Grundbesitzerhaftpflicht
Wie schnell ist es passiert, dass jemand Fremdes auf dem eigenen Grundstück zu Schaden kommt, die Folgen können immens sein. Im schlimmsten Falle kann der Hauseigentümer mit seinem gesamten Vermögen in Haftung gehen. Daher ist es für jeden Eigentümer oder Vermieter unerlässlich eine Grundbesitzerhaftpflichtversicherung abzuschließen, sie deckt zumindest die Schäden ab, die entstehen können, ohne das finanzielle Fiasko auszulösen. Sie schützt vor berechtigten oder unberechtigten Schadenersatzansprüchen. Doch man sollte unbedingt vom überstürzten Abschluss bedenken, eine Haus und Grundbesitzerhaftpflicht braucht nur derjenige abzuschließen, derjenige, der Eigentum vermietet oder der ein unbebautes Grundstück besitzt. Warum ist eigentlich der Eigentümer dafür verantwortlich, wenn ein Dritter zu Schaden kommt, das regelt ein Gesetz, das besagt, der Eigentümer ist verantwortlich und muss dafür Sorge tragen, dass eine Person die sein Grundstück betritt, nicht zu schaden kommt. Z. B. muss der Zugang im Winter von Schnee und Eis befreit werden, hat man dafür nicht gesorgt und jemand verletzt sich, hat der Eigentümer seine Pflicht verletzt und wird dadurch haftbar. Klagt die verletzte Person jetzt auf Schadensersatz, kann der Eigentümer bis zur Pfändungsgrenze zu Schadensersatzzahlungen verurteilt werden.

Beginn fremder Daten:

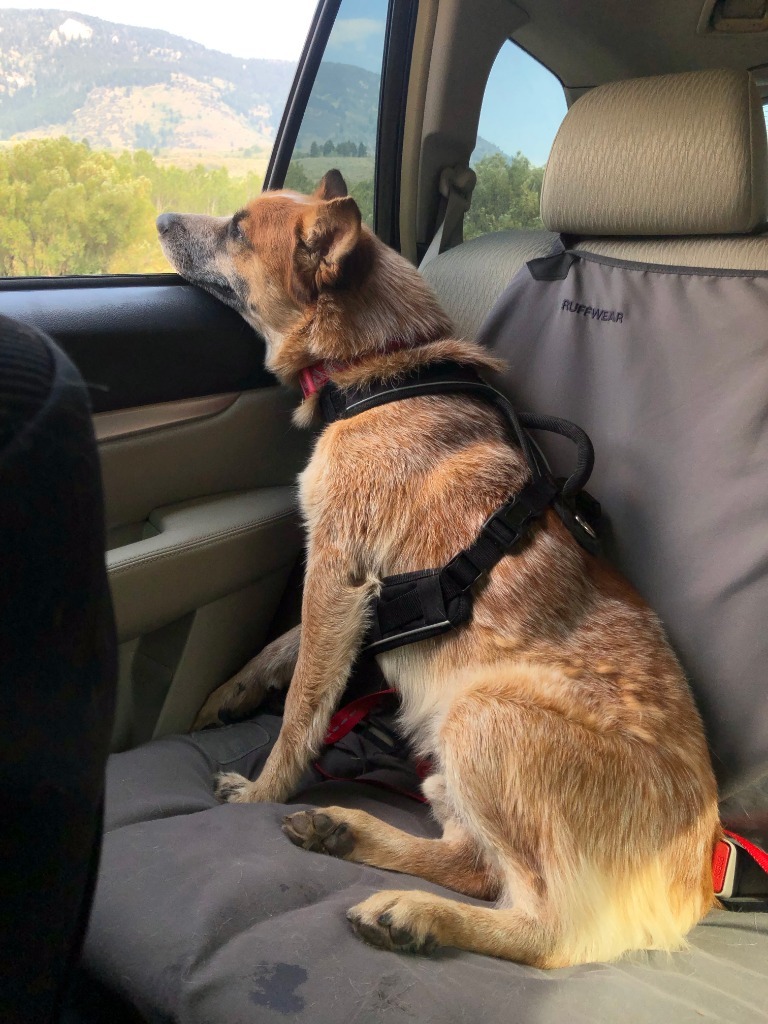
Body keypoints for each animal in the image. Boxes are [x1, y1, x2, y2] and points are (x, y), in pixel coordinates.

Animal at [156, 169, 720, 966]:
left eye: (238, 227)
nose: (162, 218)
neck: (381, 368)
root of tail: (698, 879)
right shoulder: (351, 591)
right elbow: (282, 648)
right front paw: (233, 691)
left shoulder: (336, 570)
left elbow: (302, 703)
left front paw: (267, 789)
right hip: (449, 768)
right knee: (476, 866)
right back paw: (347, 832)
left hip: (478, 719)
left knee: (546, 928)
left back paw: (413, 914)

Mit Abschluss einer Grundbesitzerhaftpflicht sind Eigentümer, Mieter, Nießbraucher und Pächter im Vertrag abgesichert. Wenn Sie einen Öltank im Haus haben, sollten Sie auch über den Abschluss einer Gewässerschadenhaftpflicht nachdenken.
Wenn es zum Schadensfall gekommen ist, muss man dieses unverzüglich seinem Versicherungsträger mitteilen, oder spätestens innerhalb einer Woche, dies ist in schriftlicher Form anzuzeigen. Hier gilt, immer wahrheitsgemäße Angaben zu machen. Jeder Schadensersatzanspruch des zu Schaden gekommenen, ist sofort an die Versicherung weiterzuleiten. In erster Linie sollten Sie sich im Schadensfall immer direkt an die Versicherung wenden, da der zuständige Sachbearbeiter, Ihnen jederzeit behilflich sein wird, alles in die Wege zu leiten, was im Schadensfall notwendig ist.
Was passiert, wenn ein Eigentümerwechsel bevorsteht? Wenn ein Gebäude verkauft wird, sieht es so aus, dass die abgeschlossene Versicherung, automatisch auf den Erwerber übergeht und zwar von dem Tag an, wo der Grundbucheintrag stattfindet. Die Prämien, die bereits bezahlt wurden, werden grundsätzlich nicht zurück erstattet. Hier gilt jetzt mit dem Erwerber abzuklären, ob er den Teil nach Erwerb des neuen Eigentums, übernimmt, zumindest den Betrag, in dem er dann bereits Besitzer des Objektes ist. Der Versicherung ist die Veräußerung natürlich unverzüglich mitzuteilen. Wie gesagt die Versicherung geht automatisch auf den Käufer über, maßgebend ist nicht der Tag der vereinbarten Zahlung, sondern der Tag, an dem der Grundbucheintrag stattfindet. Damit gehen auch alle Rechte und Pflichten der Versicherung auf den Käufer über. Für den neuen Besitzer besteht das Recht innerhalb eines Monates nach dem Grundbucheintrag, die Versicherung zu kündigen.